Reduced-Order Models of Large-Scale Computational SystemsJune 10, 2005
Flow in a representative large indoor structure determined by a finite element code with thousands of unknowns (top) and with a reduced-order model with only eight unknowns (bottom). (This work was partially funded by the Department of Homeland Security, Science and Technology: Advanced Scientific Computing Program.) Images from Max Gunzburger and John Shadid.
By Max Gunzburger and Karen Willcox
Model reduction is a powerful tool that allows the systematic generation of cost-efficient representations of large-scale computational systems, such as those resulting from discretization of partial differential equations. Considerable improvements in model-reduction methodologies in recent years have led to a growing interest in the field across the computational science and engineering community. In the multipart minisymposium "Model Reduction for Large-Scale Systems," 19 speakers covered a broad range of topics.
A number of speakers presented advances in model-reduction methods, including quadrature schemes for more accurate determination of proper orthogonal decomposition (POD) modes, methods for exploiting symmetry properties when determining a reduced basis, centroidal Voronoi tessellation sampling approaches, and structure-preserving reduction methods for second-order systems. Others described new methods, among them a fixed-order transfer function approach that leads to an optimal L-infinity approximation for linear systems, and a POD-based missing-point estimation method that provides a rigorous framework for selective spatial representation and thus yields efficient models for nonlinear systems.
Several speakers described recent developments in control applications. POD-based reduced models, for example, have been successfully used for optimal control of the Navier–Stokes equations. Among the approaches presented are "reduce-then-design," in which a reduced-order representation of the governing equations is used in designing a controller, and "design-then-reduce," in which the full equations are used in the design, after which the coupled system is reduced.
Error estimation and error control continue to be very important in the context of model reduction. Recent work on rigorous a posteriori error estimators for reduced-basis approximations of the incompressible Navier–Stokes equations was presented for multiparameter natural convection bifurcation problems. Speakers also described error estimation methods for Krylov-based reduction approaches, using a theory based on subspace angles, and methods for POD, using small-sample statistical condition estimation combined with an adjoint method.
New and exciting application areas discussed include the use of reduced models in real-time applications. Reduced-order models, for example, provide a viable option for solving complex flow and transport models sufficiently rapidly that inverse problems can be solved in real time. One speaker presented preliminary results for the application of model reduction to the real-time identification of a chemical release source inside an airport building.
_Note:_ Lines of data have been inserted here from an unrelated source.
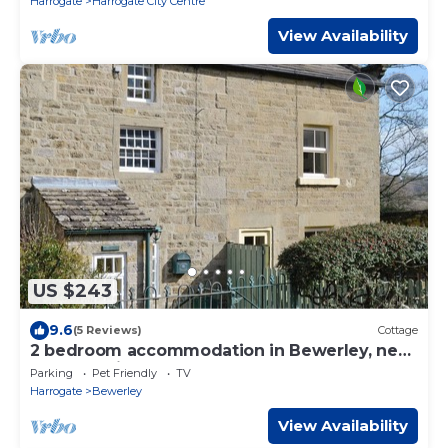
Harrogate
Harrogate City Centre
View Availability
US $243
9.6
(5 Reviews)
Cottage
2 bedroom accommodation in Bewerley, near
Pateley Bridge
Parking
Pet Friendly
TV
Harrogate
Bewerley
View Availability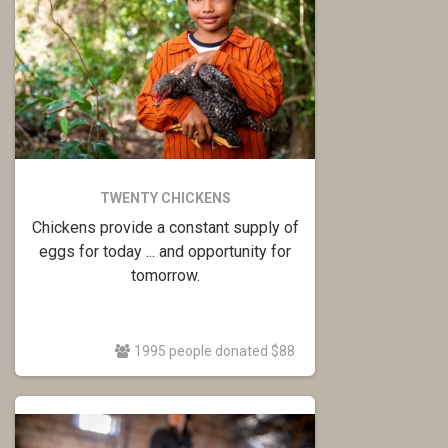
TWENTY CHICKENS
Chickens provide a constant supply of
eggs for today ... and opportunity for
tomorrow.
1995 people donated $88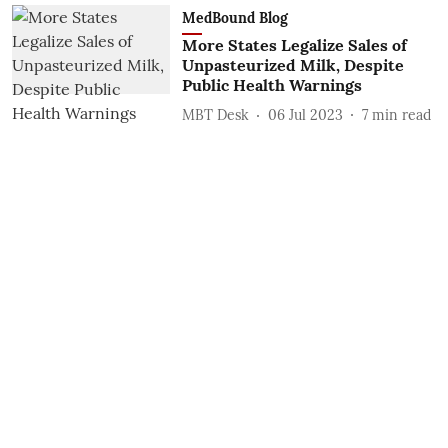
MedBound Blog
More States Legalize Sales of
Unpasteurized Milk, Despite
Public Health Warnings
MBT Desk
06 Jul 2023
7
min read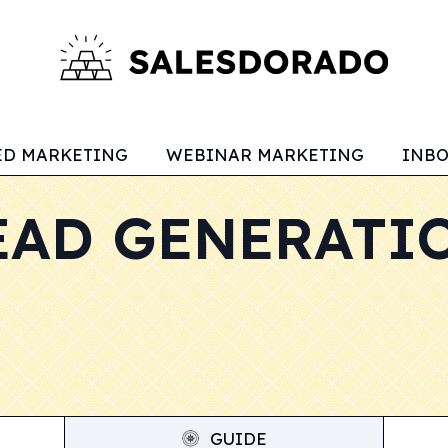
ED MARKETING
WEBINAR MARKETING
INB
EAD GENERATI
GUIDE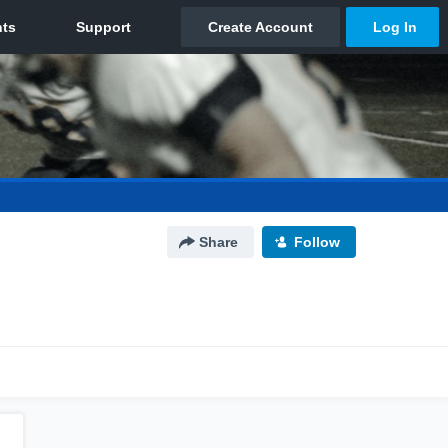
Share
Follow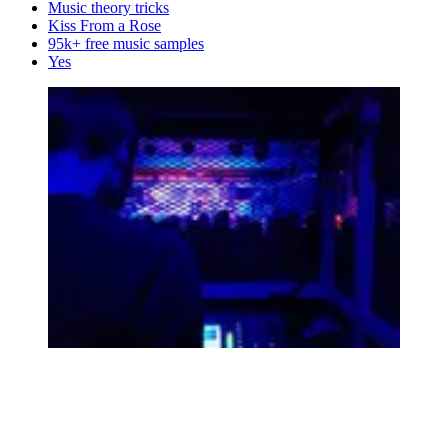
Music theory tricks
Kiss From a Rose
95k+ free music samples
Yes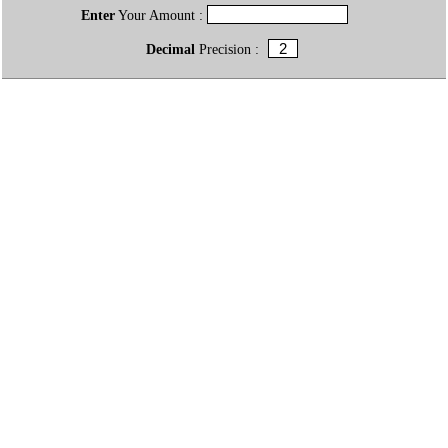
Enter
Your Amount :
Decimal
Precision :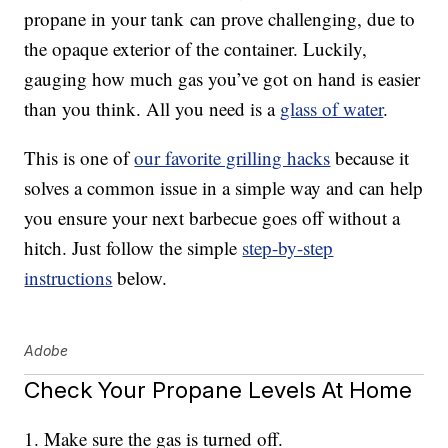
propane in your tank can prove challenging, due to
the opaque exterior of the container. Luckily,
gauging how much gas you’ve got on hand is easier
than you think. All you need is a
glass of water
.
This is one of
our favorite grilling hacks
because it
solves a common issue in a simple way and can help
you ensure your next barbecue goes off without a
hitch. Just follow the simple
step-by-step
instructions
below.
Adobe
Check Your Propane Levels At Home
1. Make sure the gas is turned off.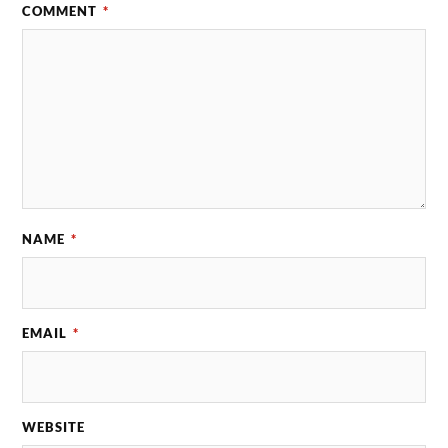
COMMENT
*
NAME
*
EMAIL
*
WEBSITE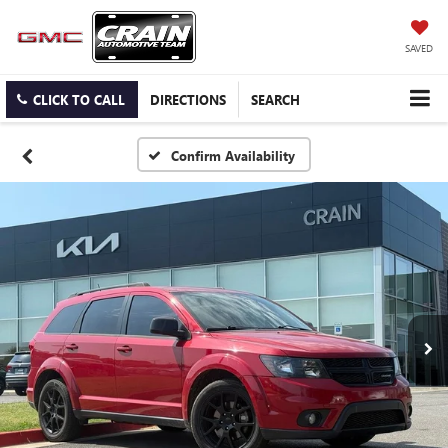
SAVED
CLICK TO CALL
DIRECTIONS
SEARCH
Confirm Availability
A number of challenging and exciting future research directions were discussed throughout the course of the symposium. Several speakers identified the reduction of nonlinear systems as an open question, citing the need for methods that both resolve complex, nonlinear interactions and yield efficient reduced models. A second important area of ongoing research is reduction of systems with large numbers of parametric inputs. In particular, efficient methods for sampling high-dimensional input spaces remain a challenge, along with methods for estimating errors. Finally, the application of model reduction to realistic applications, particularly those with a real-time implementation component, is an area of growing interest and importance.
Max Gunzburger, a professor of mathematics at Florida State University, and Karen Willcox, an assistant professor of aeronautics and astronautics at MIT, organized the five-part minisymposium on model reduction.